Em linhas gerais, conforme Celso Vascocellos, o posicionamento dos professores pode ser classificado hoje em três grandes tendências: a Autoritária, a Espontaneísta e a Dialético-libertadora (que representa um esforço de superação por incorporação tanto da Autoritária quanto da Espontaneísta), podendo ser analisadas enquanto Postura do Professor e Concepção de Disciplina (Vasconcellos, 2006):

Autoritária
a) Rígida – age sempre da mesma forma, apesar das mudanças e contradições da realidade. b) Autoritária/Seca – muitíssima certeza, pouquíssima dúvida; não precisa dos outros, pois se julga auto-suficiente, sendo muito pouco afetiva, ou melhor, tendo muita dificuldade para trabalhar com a afetividade. Pressupõe que o seu contexto de significação seja o mesmo do aluno; não admite que o aluno tenha entendido de forma diferente. Não verifica mais suas hipóteses; passa a ser dogmática.

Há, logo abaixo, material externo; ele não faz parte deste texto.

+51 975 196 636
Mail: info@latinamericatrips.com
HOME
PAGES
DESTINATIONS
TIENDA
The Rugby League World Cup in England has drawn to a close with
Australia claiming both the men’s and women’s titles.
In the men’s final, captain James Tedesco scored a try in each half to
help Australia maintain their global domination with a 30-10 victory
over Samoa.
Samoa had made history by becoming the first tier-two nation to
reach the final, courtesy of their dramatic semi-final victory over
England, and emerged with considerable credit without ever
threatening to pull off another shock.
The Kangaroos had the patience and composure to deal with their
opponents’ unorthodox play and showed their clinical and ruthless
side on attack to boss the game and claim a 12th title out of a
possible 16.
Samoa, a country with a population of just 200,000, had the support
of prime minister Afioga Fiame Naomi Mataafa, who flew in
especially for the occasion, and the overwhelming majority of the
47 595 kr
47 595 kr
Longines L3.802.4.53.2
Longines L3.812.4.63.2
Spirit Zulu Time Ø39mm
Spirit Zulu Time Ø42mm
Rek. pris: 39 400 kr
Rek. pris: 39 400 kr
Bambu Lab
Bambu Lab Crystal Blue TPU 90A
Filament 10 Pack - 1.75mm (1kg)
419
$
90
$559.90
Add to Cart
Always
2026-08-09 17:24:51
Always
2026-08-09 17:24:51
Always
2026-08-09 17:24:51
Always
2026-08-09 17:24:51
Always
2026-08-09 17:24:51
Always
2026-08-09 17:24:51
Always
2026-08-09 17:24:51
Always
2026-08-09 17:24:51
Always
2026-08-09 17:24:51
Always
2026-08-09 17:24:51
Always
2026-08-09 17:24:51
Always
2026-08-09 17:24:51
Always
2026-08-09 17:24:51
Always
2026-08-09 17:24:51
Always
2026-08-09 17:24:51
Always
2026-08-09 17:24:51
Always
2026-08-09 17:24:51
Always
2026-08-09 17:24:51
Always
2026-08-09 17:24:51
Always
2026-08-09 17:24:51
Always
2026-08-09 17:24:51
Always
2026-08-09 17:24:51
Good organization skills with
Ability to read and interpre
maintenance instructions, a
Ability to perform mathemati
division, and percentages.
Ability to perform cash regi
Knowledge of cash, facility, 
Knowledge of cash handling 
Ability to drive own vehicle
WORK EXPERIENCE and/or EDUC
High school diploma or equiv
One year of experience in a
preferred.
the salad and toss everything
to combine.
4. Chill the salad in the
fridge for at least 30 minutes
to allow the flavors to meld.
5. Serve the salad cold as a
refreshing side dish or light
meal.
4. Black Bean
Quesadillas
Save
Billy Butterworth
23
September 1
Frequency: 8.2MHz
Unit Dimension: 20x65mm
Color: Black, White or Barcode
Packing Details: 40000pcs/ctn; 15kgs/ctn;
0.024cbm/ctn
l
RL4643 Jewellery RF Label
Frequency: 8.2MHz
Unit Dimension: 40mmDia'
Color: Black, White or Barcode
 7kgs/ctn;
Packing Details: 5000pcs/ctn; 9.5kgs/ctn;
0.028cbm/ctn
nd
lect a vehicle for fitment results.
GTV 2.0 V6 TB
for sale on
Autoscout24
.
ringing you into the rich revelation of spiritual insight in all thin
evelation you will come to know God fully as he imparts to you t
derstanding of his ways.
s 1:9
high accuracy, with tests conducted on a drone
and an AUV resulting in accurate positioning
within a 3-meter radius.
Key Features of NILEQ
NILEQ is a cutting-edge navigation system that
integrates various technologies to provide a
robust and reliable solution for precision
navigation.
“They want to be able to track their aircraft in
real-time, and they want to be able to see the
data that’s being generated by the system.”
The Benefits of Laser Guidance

Disciplina é seguir normas existentes; é silêncio. O professor sente-se totalmente responsável pela disciplina da classe. Tem “sucesso”. Não quer dialogar a respeito dos problemas da sala (“Não posso perder a autoridade”). A disciplina é um problema restrito à sala de aula; e a culpa, evidentemente, é dos alunos.
Espontaneísta
a) Instável – nunca sabe bem qual o próximo passo. b) Frouxa/Omissa – não tem certeza de quase nada; alimenta culpa e má-consciência por saber mais que os alunos; a afetividade fica difusa, pois, de um lado, sente que se entrega aos alunos, mas, por outro, sente-se traído por eles, que “não sabem usar a liberdade” dada. Falta espinha dorsal.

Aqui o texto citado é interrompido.